I may get a purple thumb from Raynaud’s, but I no longer feel resigned to a purple thumb for plants. At least, as far as my year-old bonsai is concerned. My little Brazilian rain tree grew so lush over the past year that it needed quite a haircut this weekend, when I went back to the bonsai garden for a lesson in pruning.
This involved a bit of serendipity, or “going with the flow” or just trusting that things would work out. I had signed up for a class that I thought was about pruning, but actually was intended as a workshop for a specific bonsai technique called candling, which involves trimming away new growth on certain bonsai pine species. As it turned out, however, I was not the only one who misunderstood the workshop description, because two of the other students who came also had tropical trees, and the fourth person had the wrong species of pine.
No matter. Our teacher was very flexible and turned the session into a learning opportunity for each of us to do the pruning that our bonsai needed. Since I got there first, he was able to help me reshape my Brazilian rain tree to reveal more of the trunk and also to remove the wiring that we’d used to train it last summer. In fact, the tree had grown so much that the wiring was starting to bite into the trunk, so my timing was good.
And I was also able to accomplish my second goal—starting a new bonsai. I had hoped I could do this without signing up for a separate beginner’s class, and timing was, again, just right. For months I’ve been wanting to have an evergreen bonsai, a juniper, and I found the perfect little tree, with a beautiful recumbent swoop, and an aqua pot, just as I had imagined. With my teacher’s help (I can’t do some of the twisting and tightening of wires that’s required for anchoring the bonsai once its roots are revealed) I potted my new little beauty.

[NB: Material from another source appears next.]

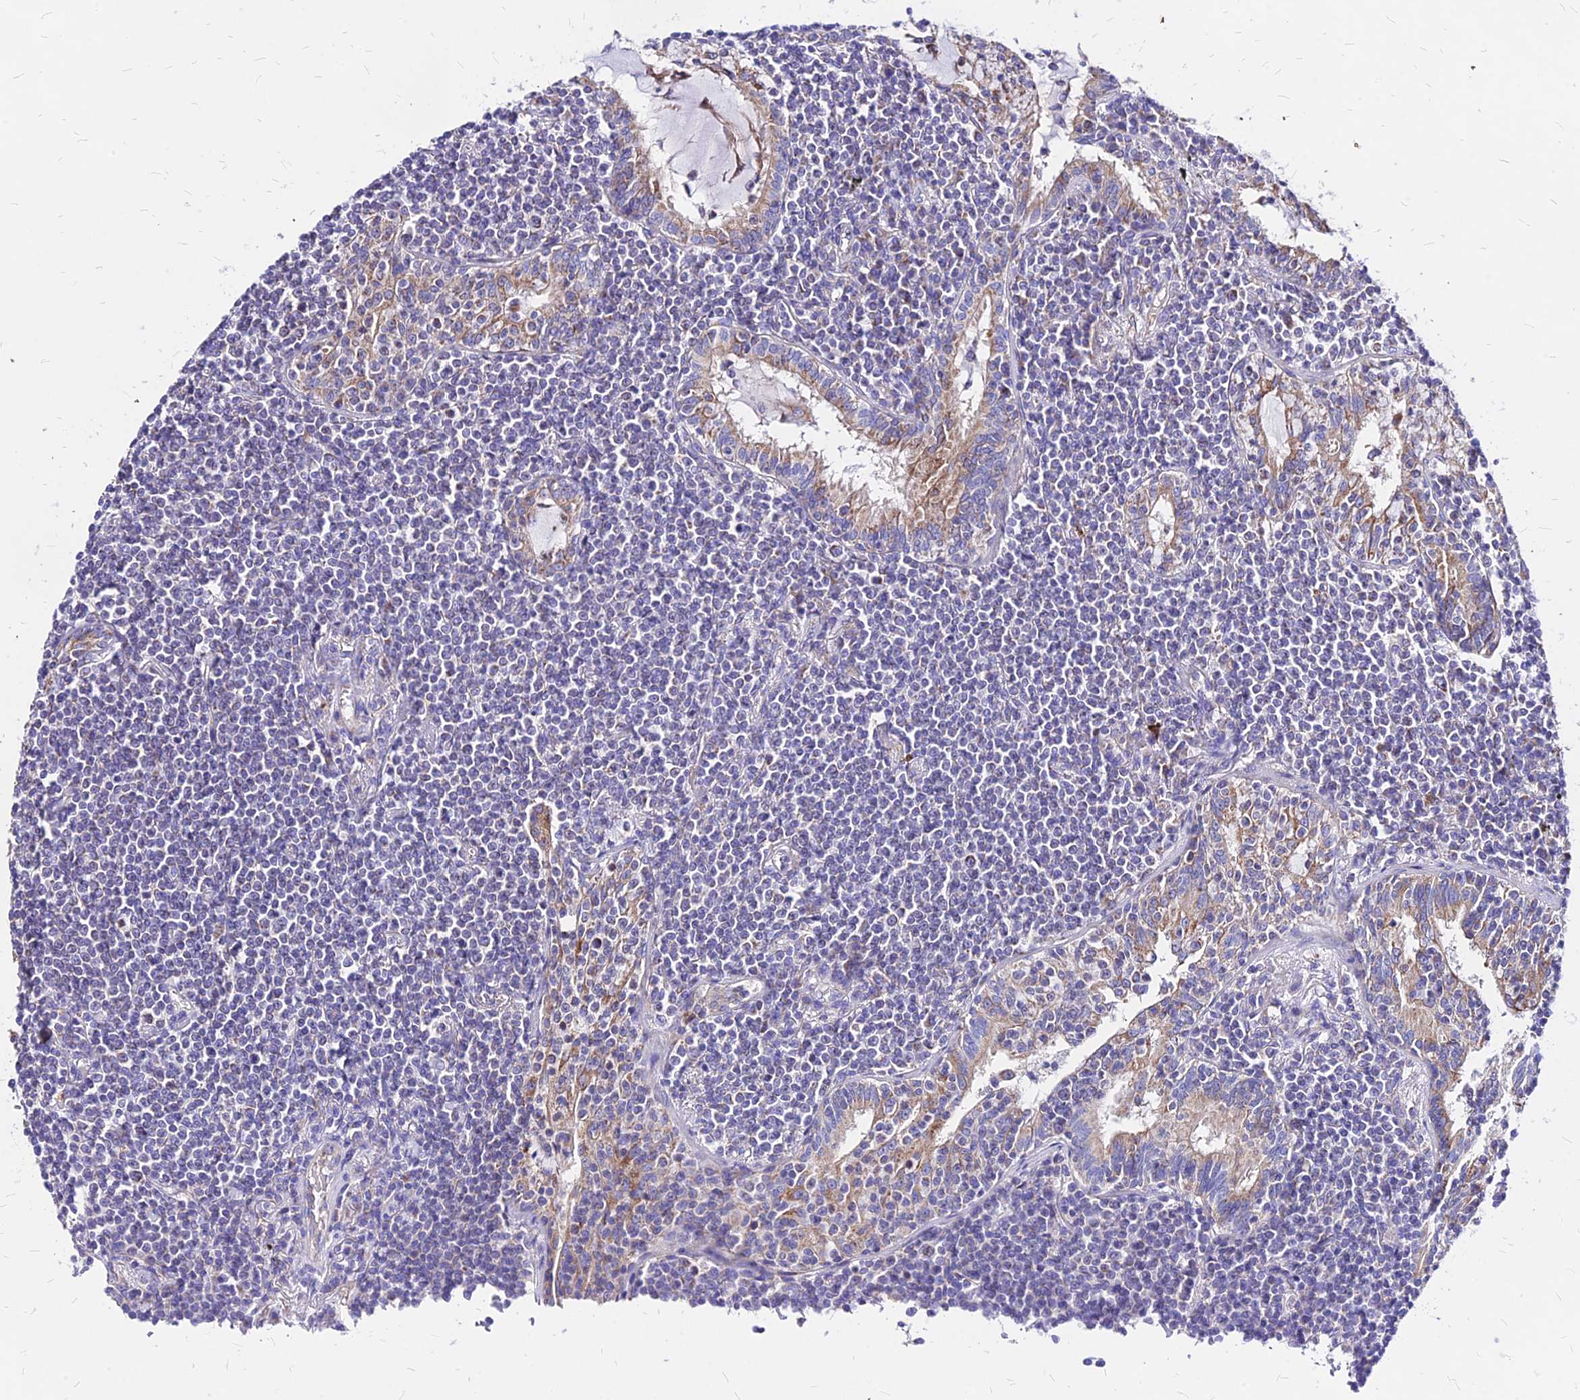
{"staining": {"intensity": "negative", "quantity": "none", "location": "none"}, "tissue": "lymphoma", "cell_type": "Tumor cells", "image_type": "cancer", "snomed": [{"axis": "morphology", "description": "Malignant lymphoma, non-Hodgkin's type, Low grade"}, {"axis": "topography", "description": "Lung"}], "caption": "IHC histopathology image of neoplastic tissue: lymphoma stained with DAB (3,3'-diaminobenzidine) displays no significant protein positivity in tumor cells.", "gene": "MRPL3", "patient": {"sex": "female", "age": 71}}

Now both bonsai are enjoying fresh air on the deck, near the hummingbird feeder that awaits a visitor and the bird feeder beyond the kitchen window that is filled with safflower seed—a favorite of cardinals, chickadees, house finches, house sparrows, and especially mourning doves, which are just beautiful to see up close. Squirrels, however, are not fans, which was my hope. No more jumping on the “squirrel-proof” feeder to spill sunflower seeds all over the ground.
Watching the birds and my bonsai is a true source of fascination and calm. Whatever craziness dominates the news soon dissipates as I sit down at the kitchen table and look out the window, or quietly sit on the deck and make myself part of the scenery, so the birds come to visit. We all need a personal oasis these days. I’m grateful to have found mine right in our backyard.